Attempts to grow the virus on Petri dishes using samples taken from such patients are unsuccessful when the samples are collected more than about nine days after symptoms appear, which suggest the virus is no longer viable past that point although it would still give a positive result in RT-PCR tests.

This is backed by other studies that looked at the timing of when infected people pass on the infection to other people, which found Covid-19 patients are most infectious just before symptoms appear but the infectivity declines rapidly over the course of about a week afterwards.

Presently, Malaysia discharges Covid-19 patients after they test negative once using RT-PCR no matter how long they have been in treatment.

As for WHO’s decision to pause trials into using hydroxychloroquine to treat Covid-19, Noor Hisham said Malaysia will continue administering the anti-malaria drug with caution.

Doctors will continue to monitor patients for side effects which include irregular heartbeats, headaches, blurred vision, muscle tenderness and gastrointestinal symptoms like diarrhoea.

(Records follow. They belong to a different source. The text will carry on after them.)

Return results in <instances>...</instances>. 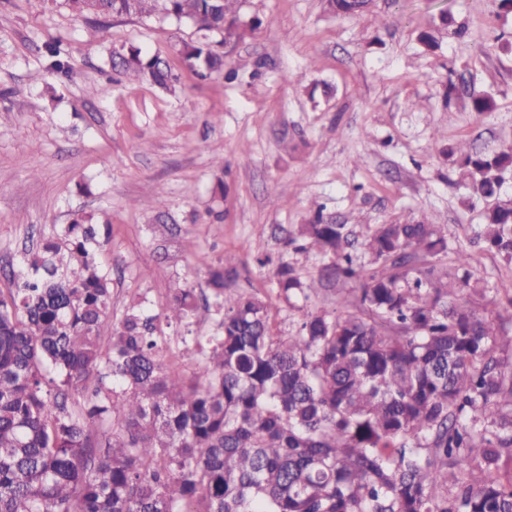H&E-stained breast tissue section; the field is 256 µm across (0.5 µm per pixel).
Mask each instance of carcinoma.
<instances>
[{"instance_id": "1", "label": "carcinoma", "mask_w": 512, "mask_h": 512, "mask_svg": "<svg viewBox=\"0 0 512 512\" xmlns=\"http://www.w3.org/2000/svg\"><path fill=\"white\" fill-rule=\"evenodd\" d=\"M67 2L104 18H185L223 44L245 31L240 0ZM328 2L355 16L371 0ZM182 53L202 77L224 67L207 41ZM113 67L163 88L172 79L136 49ZM459 153L490 202L481 236L512 261L501 198L512 147ZM351 235L319 213L289 234L296 251L333 256L318 281L361 283L362 312L307 313L286 339L269 299L237 287V267L211 268L220 331L191 338L190 378L162 361L161 321L193 325L194 289H172L162 315L134 302L114 325L91 217L28 252L0 295V512H512V370L494 321L457 296L484 291L471 255L448 248L438 224H378L359 266ZM275 275L286 300L305 293L290 263Z\"/></svg>"}]
</instances>
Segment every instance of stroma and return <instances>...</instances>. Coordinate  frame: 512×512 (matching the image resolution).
Masks as SVG:
<instances>
[{"mask_svg":"<svg viewBox=\"0 0 512 512\" xmlns=\"http://www.w3.org/2000/svg\"><path fill=\"white\" fill-rule=\"evenodd\" d=\"M447 6L464 32L434 31L426 48L419 36ZM239 16L263 24L202 80L180 55L202 37L188 20L112 17L102 41L66 0H0V293L26 250L84 211L109 228L98 258L113 320L138 298L162 313L177 286L207 294L209 267L231 260L288 337L306 313L344 312L359 284L323 294L328 256L294 252L287 231L331 216L362 264L368 228L424 220L471 254L489 293L470 305L512 336V262L478 239L487 203L452 153L512 146V14L492 0H374L356 17L327 0H241ZM54 43L67 73L49 67ZM130 46L167 62L170 88L113 70ZM479 95L494 111L470 110ZM282 260L306 287L289 302L275 288Z\"/></svg>","mask_w":512,"mask_h":512,"instance_id":"stroma-1","label":"stroma"}]
</instances>
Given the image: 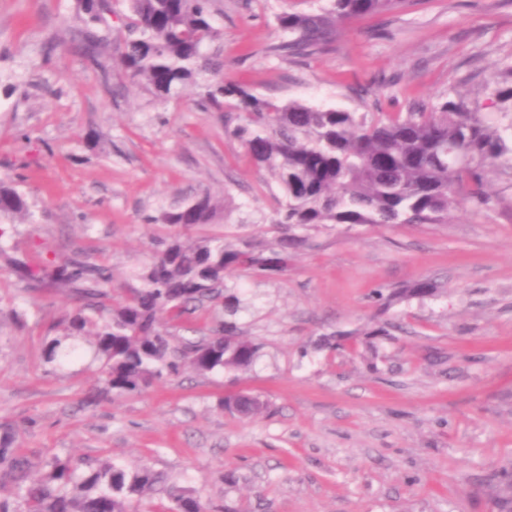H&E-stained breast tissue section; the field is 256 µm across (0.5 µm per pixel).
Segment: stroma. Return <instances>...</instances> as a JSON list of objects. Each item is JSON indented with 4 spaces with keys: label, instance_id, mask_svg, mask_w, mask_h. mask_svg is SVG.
Listing matches in <instances>:
<instances>
[{
    "label": "stroma",
    "instance_id": "stroma-1",
    "mask_svg": "<svg viewBox=\"0 0 512 512\" xmlns=\"http://www.w3.org/2000/svg\"><path fill=\"white\" fill-rule=\"evenodd\" d=\"M331 0H212L225 80L252 93L348 112L431 108L511 79L512 0H404L341 23L313 55H272L282 13ZM125 0L101 28L104 70L85 62L79 0H0V179L26 198L0 231L31 262L79 254L131 287L166 209L224 201L195 237L269 244L278 192L202 99L157 98L121 62ZM487 208L460 201L444 224H330L309 230L287 272H238V316L263 351L251 371L183 370L146 393L89 403L80 365L43 359L76 298L26 289L0 265V431L34 466L54 456L146 464L238 512H503L512 469V178ZM438 296L382 306L420 279ZM26 309L24 324L13 312ZM336 345L318 348L320 338ZM266 402L252 419L228 394Z\"/></svg>",
    "mask_w": 512,
    "mask_h": 512
}]
</instances>
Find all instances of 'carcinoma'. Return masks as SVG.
Returning <instances> with one entry per match:
<instances>
[{
    "label": "carcinoma",
    "instance_id": "carcinoma-1",
    "mask_svg": "<svg viewBox=\"0 0 512 512\" xmlns=\"http://www.w3.org/2000/svg\"><path fill=\"white\" fill-rule=\"evenodd\" d=\"M210 0H127L124 67L162 98L221 67L222 38L213 25ZM401 0H333L321 13L285 12L279 26L289 39L270 47L277 56H308L332 42L349 16L391 10ZM97 24L112 13V0H81ZM98 37L84 32L86 62L100 66ZM483 103L449 99L432 112L368 116L336 108L279 102L231 82L205 85L214 107L235 100L245 111L233 134L252 162L270 172L281 193L282 236L271 245L249 240L229 244L222 237H172L157 243L155 255L135 273L139 287L113 300L106 291L112 272L79 255L62 264L32 265L0 241V258L21 273L31 289L70 291L81 308L62 322L61 334L45 345L44 360L63 370L86 360L106 395H133L183 367L199 375L247 372L263 344L240 331V297L226 283L236 271L279 274L288 270L305 242L303 232L320 224H444L463 194L476 208L490 203L493 174L512 171V86H486ZM221 209L208 194L168 210L163 224H211ZM28 211L25 197L0 183V214ZM434 282L416 281L394 289L388 302L424 299ZM213 305V328L191 338L174 336L163 316L180 320ZM224 407L244 418L261 414L259 398L237 394ZM0 512H137L155 495L171 506L160 512H236L205 502L193 491L148 466L125 467L110 458L73 460L54 456L36 477L19 457L14 437L0 435Z\"/></svg>",
    "mask_w": 512,
    "mask_h": 512
}]
</instances>
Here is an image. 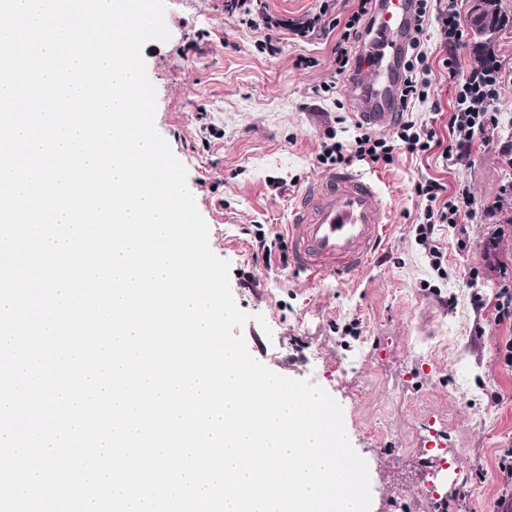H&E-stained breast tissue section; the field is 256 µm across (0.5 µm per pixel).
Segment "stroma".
<instances>
[{"label":"stroma","instance_id":"35a3bbf8","mask_svg":"<svg viewBox=\"0 0 512 512\" xmlns=\"http://www.w3.org/2000/svg\"><path fill=\"white\" fill-rule=\"evenodd\" d=\"M349 0H167L168 41L142 54L157 91L156 126L188 171V186L210 230V247L230 263L238 307L262 315L241 330L251 354L275 372L324 388L342 407L355 451L369 470L370 512H432L413 487L432 470L446 512H492L499 457L512 448V369L502 350L512 331L483 319L473 292L493 296L512 276V208H484L512 185L500 147L512 141V78L498 104L500 123L465 156L397 151L393 164L352 158L377 181L388 239L359 285L311 281L279 261L256 260L255 237L283 235L290 204L310 178L327 172L318 154L329 140L354 148L359 133L348 78L337 77L334 23ZM279 51L257 42L258 16ZM431 92L406 120L447 134L455 84L442 59L474 67L472 36L457 46L428 22ZM436 178L466 189L476 213L458 228L438 225L443 254L433 266L416 237L429 203L416 185ZM506 226L495 256L485 244ZM448 451L432 463L434 447ZM467 498H459V491Z\"/></svg>","mask_w":512,"mask_h":512}]
</instances>
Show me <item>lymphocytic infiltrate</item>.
<instances>
[{
  "label": "lymphocytic infiltrate",
  "instance_id": "obj_1",
  "mask_svg": "<svg viewBox=\"0 0 512 512\" xmlns=\"http://www.w3.org/2000/svg\"><path fill=\"white\" fill-rule=\"evenodd\" d=\"M352 3L354 9L336 44V72L340 75L356 66L354 46L363 36L361 25L374 19L373 0H352ZM429 11V0H416L413 30L400 62L398 92L406 107L429 96L427 54L422 41ZM505 79V70L479 67L471 68L464 79H458L448 119V138H440L435 128H420L415 123L403 122L397 124L396 138L392 141L370 132L361 133L356 139V155L374 164L387 165L393 163L394 151L398 148L411 154L437 149L446 159L462 156L470 151L477 140L483 139L490 126L498 124L497 102ZM417 189L419 195L425 196L428 201L440 204L437 213L427 214L425 223L416 227L420 241L430 244L436 224H446L452 228L458 225L462 210L469 206L468 195L460 190L455 196H448L447 186L435 179L418 184Z\"/></svg>",
  "mask_w": 512,
  "mask_h": 512
}]
</instances>
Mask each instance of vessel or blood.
Here are the masks:
<instances>
[{
	"mask_svg": "<svg viewBox=\"0 0 512 512\" xmlns=\"http://www.w3.org/2000/svg\"><path fill=\"white\" fill-rule=\"evenodd\" d=\"M413 0H376L375 45L359 55L358 68L375 85L356 98L359 119L378 129L400 117L397 61L407 41ZM291 262L308 279L355 278L368 267L384 231L385 204L375 181L349 168L310 179L290 210Z\"/></svg>",
	"mask_w": 512,
	"mask_h": 512,
	"instance_id": "vessel-or-blood-1",
	"label": "vessel or blood"
}]
</instances>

“We will still use it but carefully,” he said, adding that such treatment would be stopped once side effects are detected.

Previously, the top official said the hydroxychloroquine had helped prevent asymptomatic Covid-19 patients and patients with mild symptoms from worsening due to its anti-inflammatory effect of the lungs.

The WHO previously cautioned against using the drug to treat Covid-19 but still included it as one of the four treatments being tested under its global Solidarity Trial programme.

This week, the body suspended testing hydroxychloroquine following research that associated its use with lower chances of survival.